# Data under study
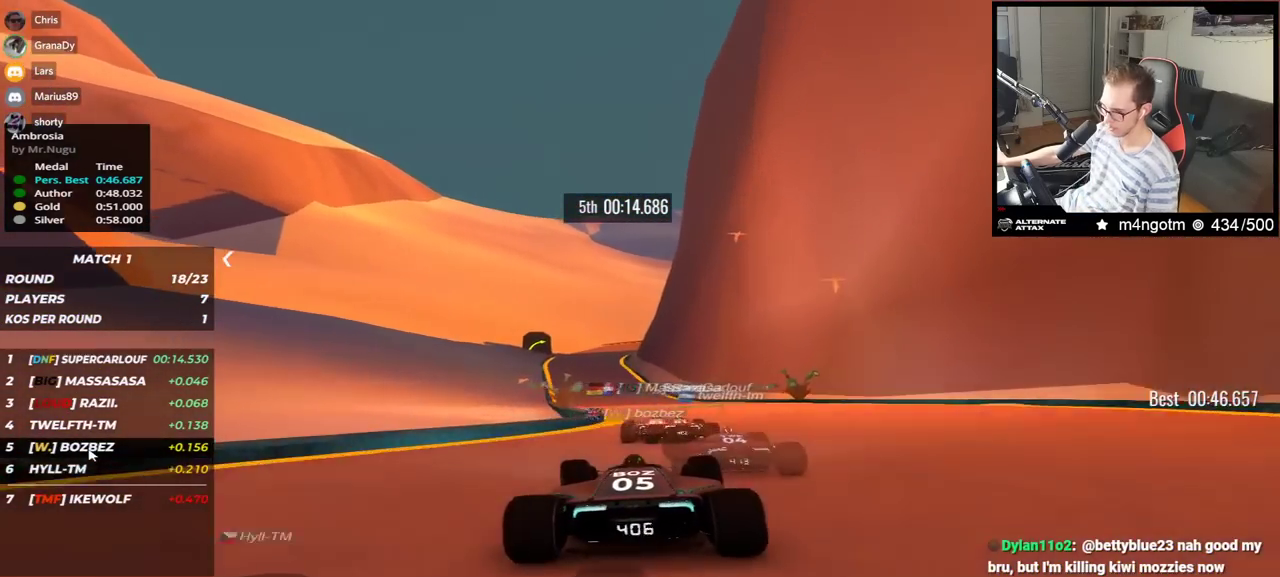
{"keys": ["up"], "events": [[333, "left", "up"]]}
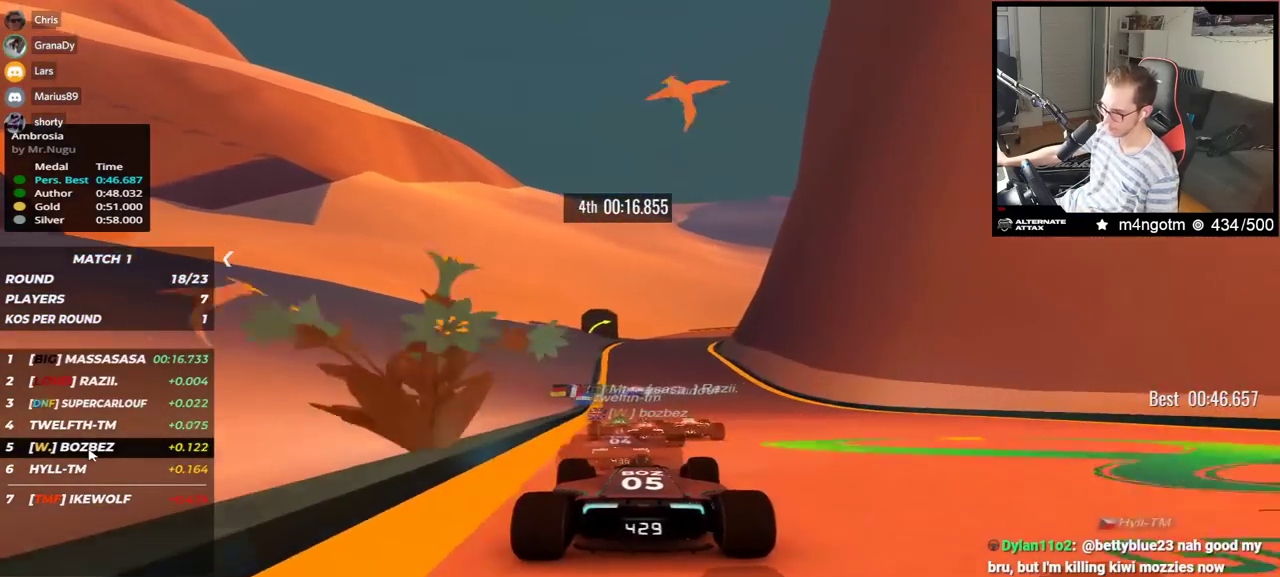
{"keys": ["right", "up"], "events": [[167, "left", "down"], [300, "left", "up"], [417, "right", "down"]]}
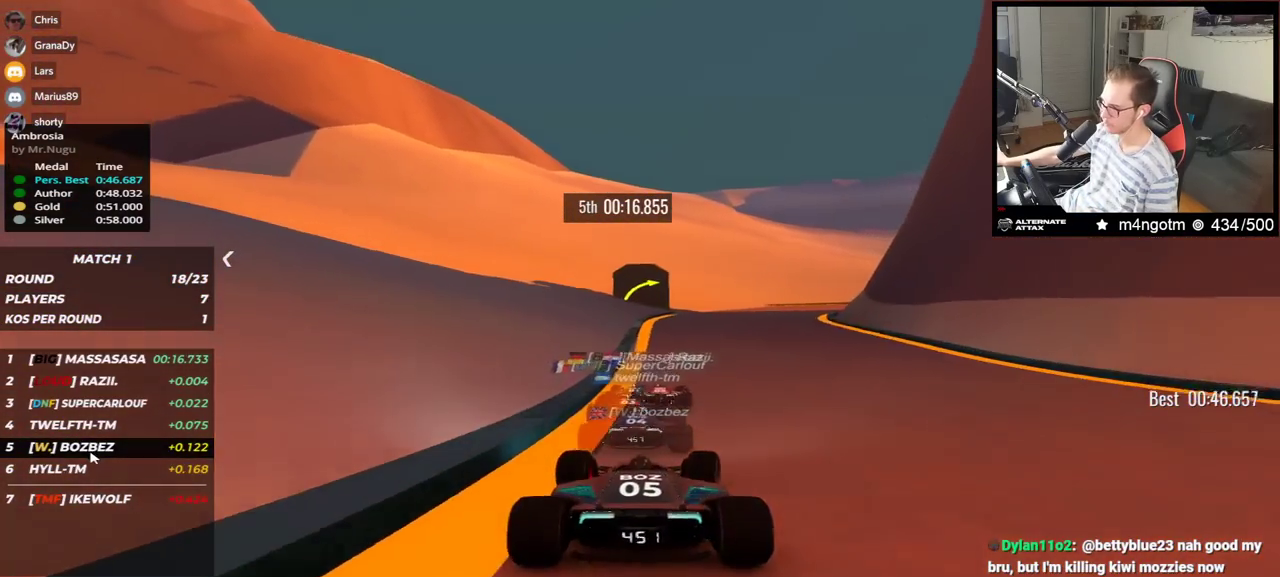
{"keys": ["right"], "events": [[283, "up", "up"]]}
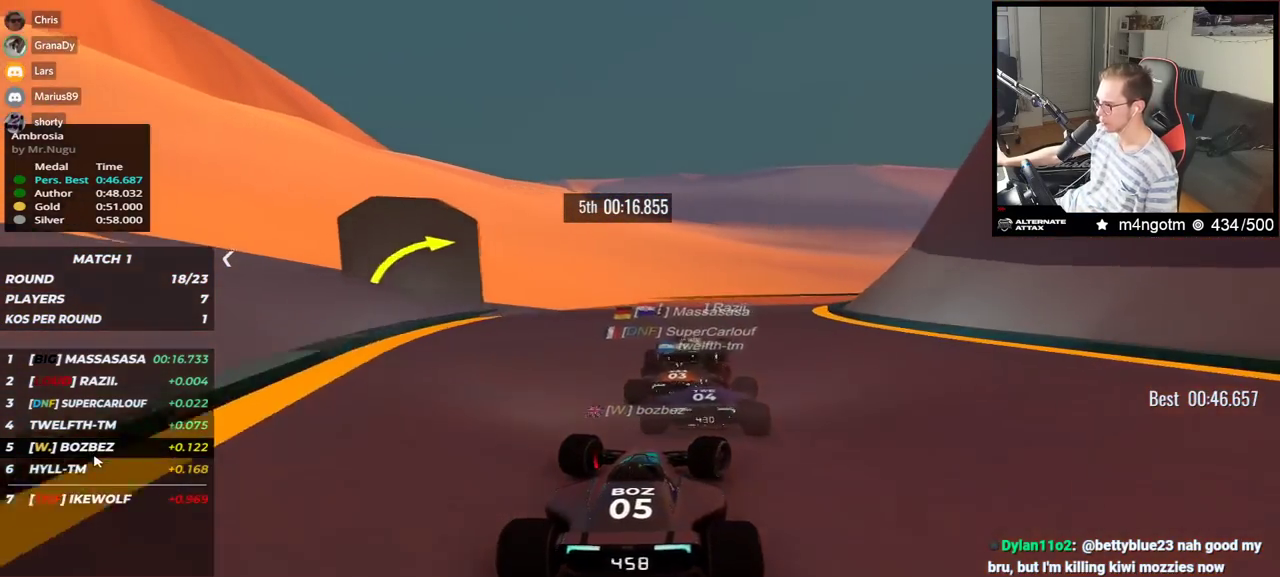
{"keys": ["right", "up"], "events": [[283, "up", "down"]]}
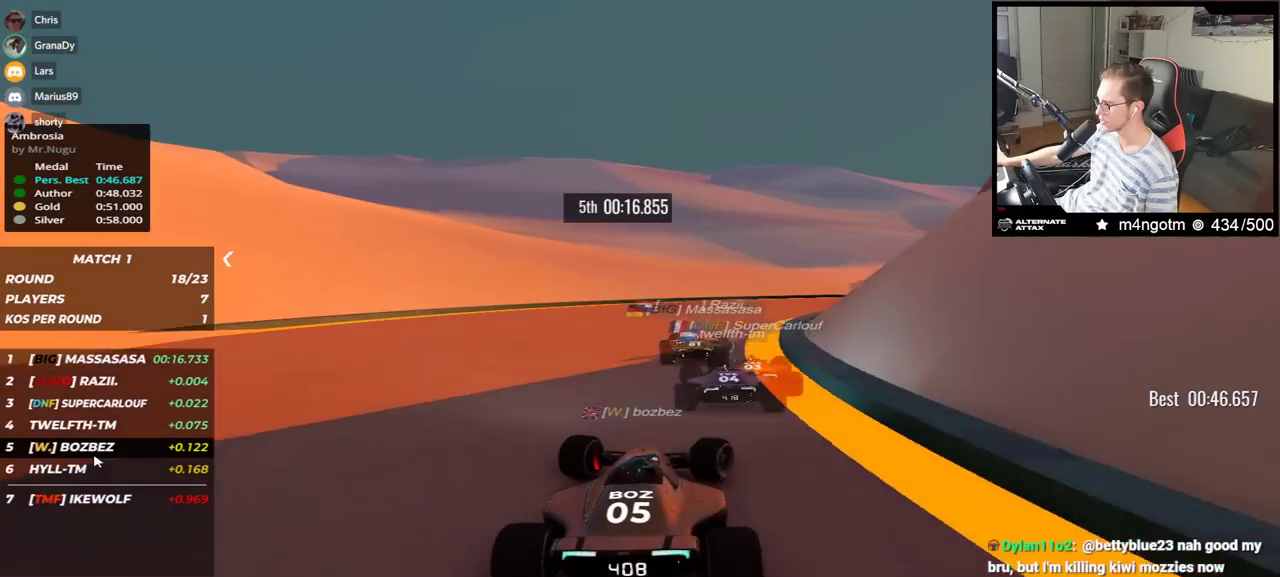
{"keys": ["right", "up"], "events": []}
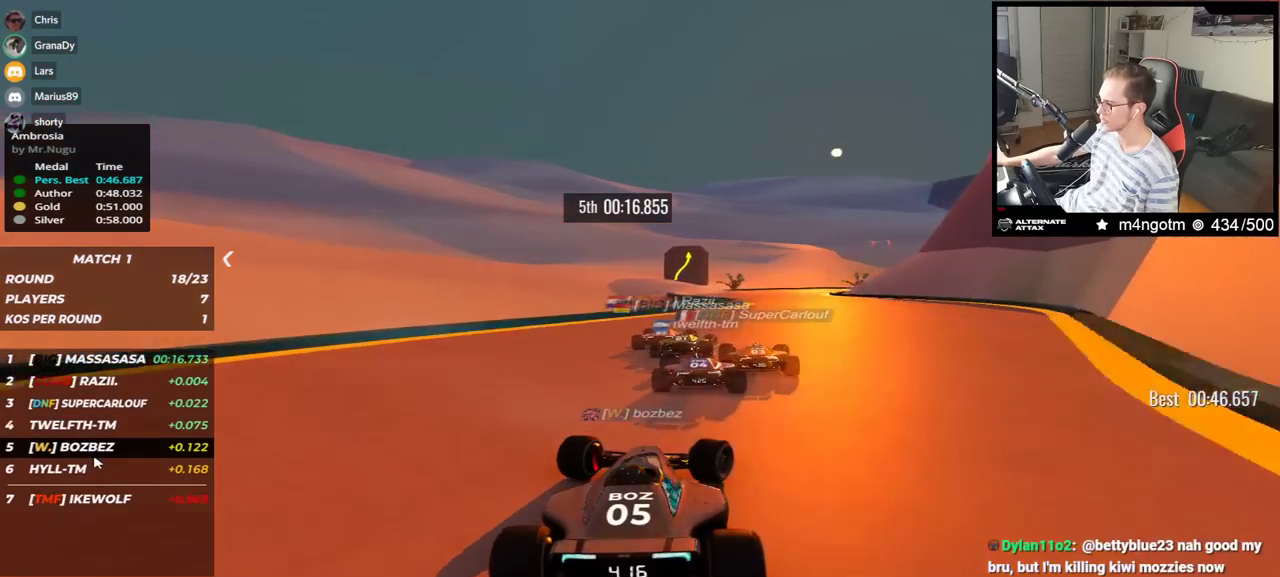
{"keys": ["up"], "events": [[183, "right", "up"]]}
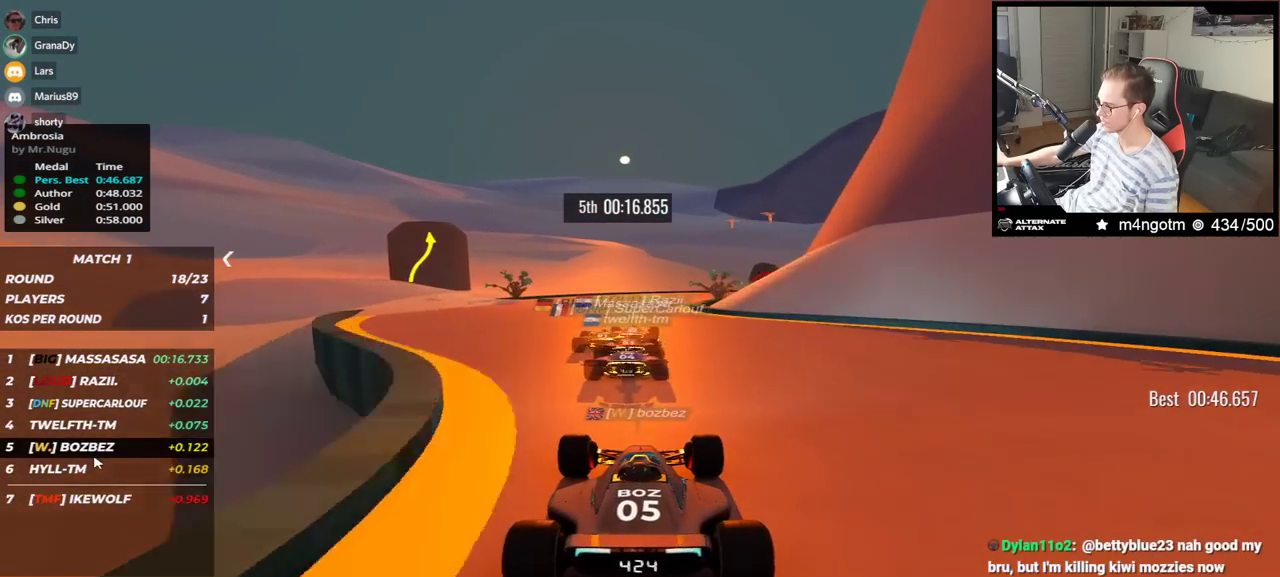
{"keys": ["right", "up"], "events": [[83, "right", "down"]]}
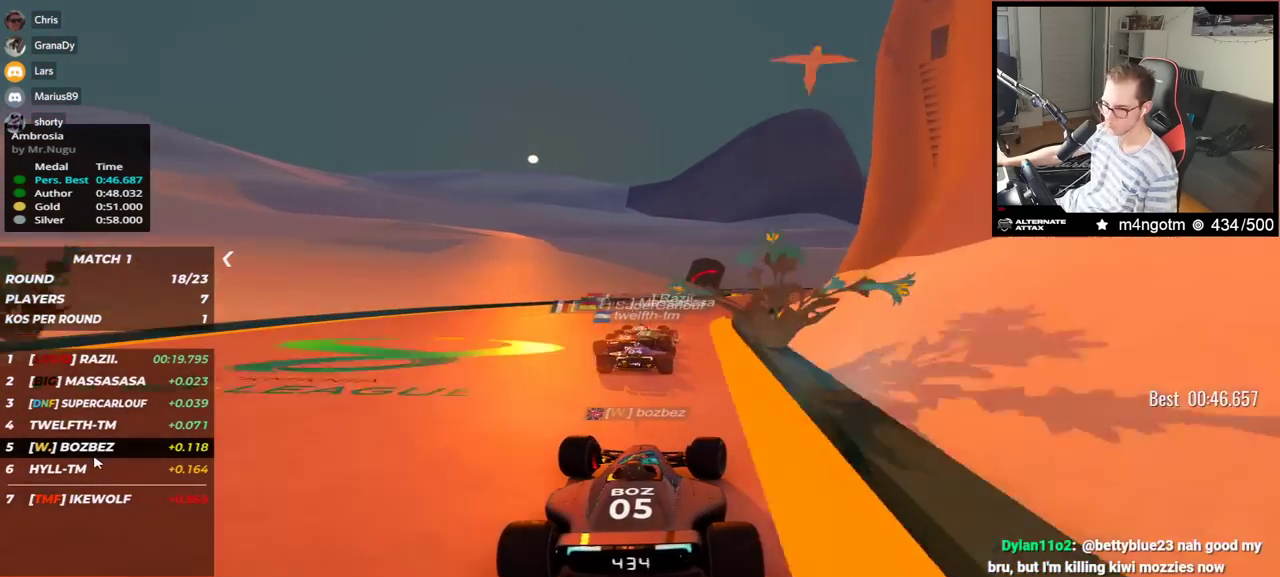
{"keys": ["left", "up"], "events": [[317, "right", "up"], [433, "left", "down"]]}
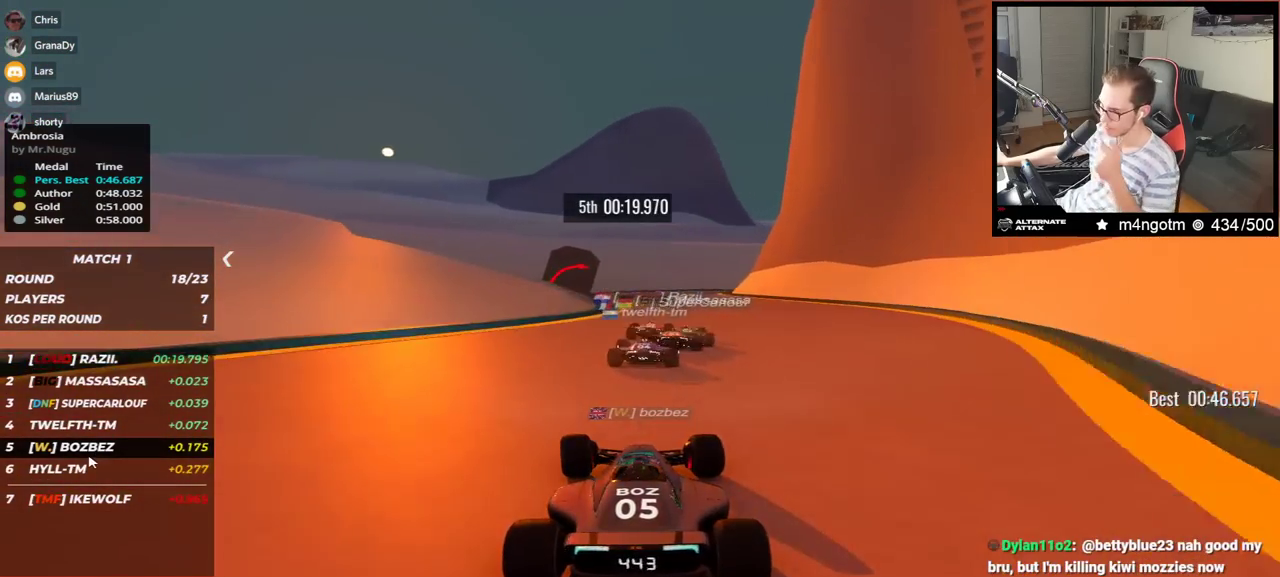
{"keys": ["right", "up"], "events": [[183, "left", "up"], [367, "right", "down"]]}
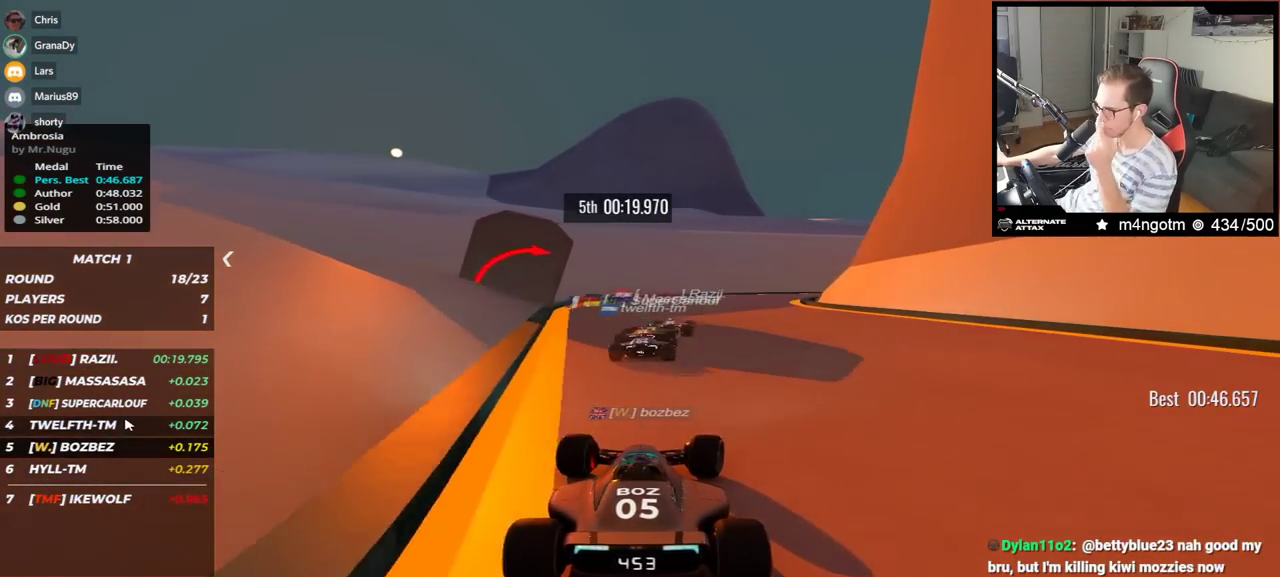
{"keys": ["right", "up"], "events": [[117, "up", "up"], [483, "up", "down"]]}
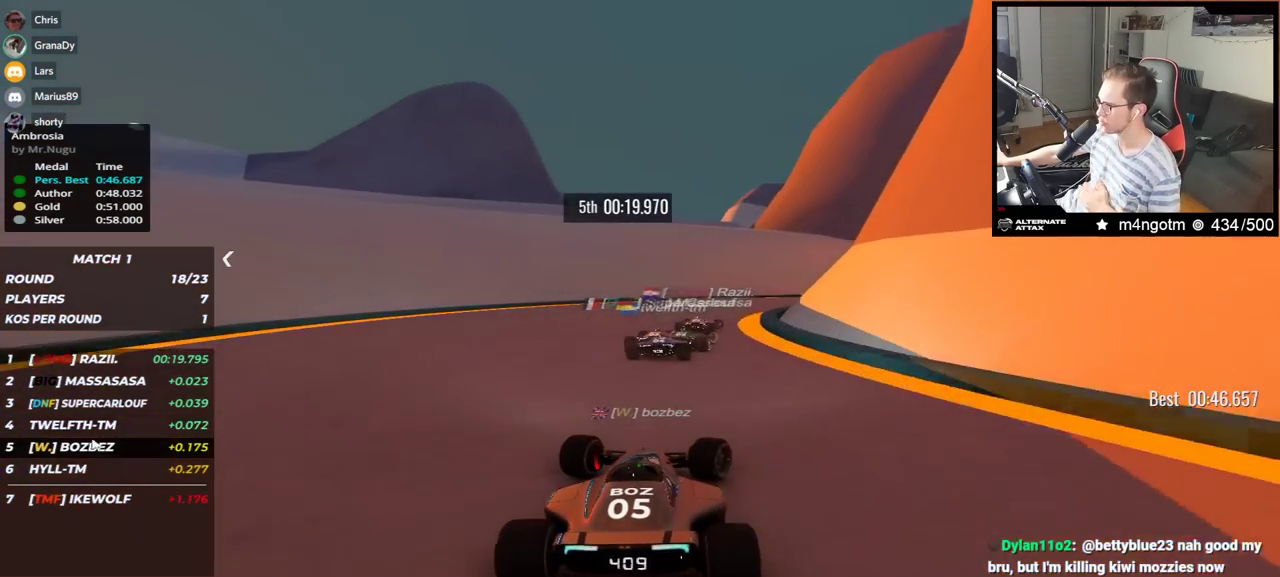
{"keys": ["right", "up"], "events": []}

# Exercise details
Please restate the data word for word, leaving out any picture it holds.

# Task result
{"keys": ["up"], "events": [[333, "left", "up"]]}
{"keys": ["right", "up"], "events": [[167, "left", "down"], [300, "left", "up"], [417, "right", "down"]]}
{"keys": ["right"], "events": [[283, "up", "up"]]}
{"keys": ["right", "up"], "events": [[283, "up", "down"]]}
{"keys": ["right", "up"], "events": []}
{"keys": ["up"], "events": [[183, "right", "up"]]}
{"keys": ["right", "up"], "events": [[83, "right", "down"]]}
{"keys": ["left", "up"], "events": [[317, "right", "up"], [433, "left", "down"]]}
{"keys": ["right", "up"], "events": [[183, "left", "up"], [367, "right", "down"]]}
{"keys": ["right", "up"], "events": [[117, "up", "up"], [483, "up", "down"]]}
{"keys": ["right", "up"], "events": []}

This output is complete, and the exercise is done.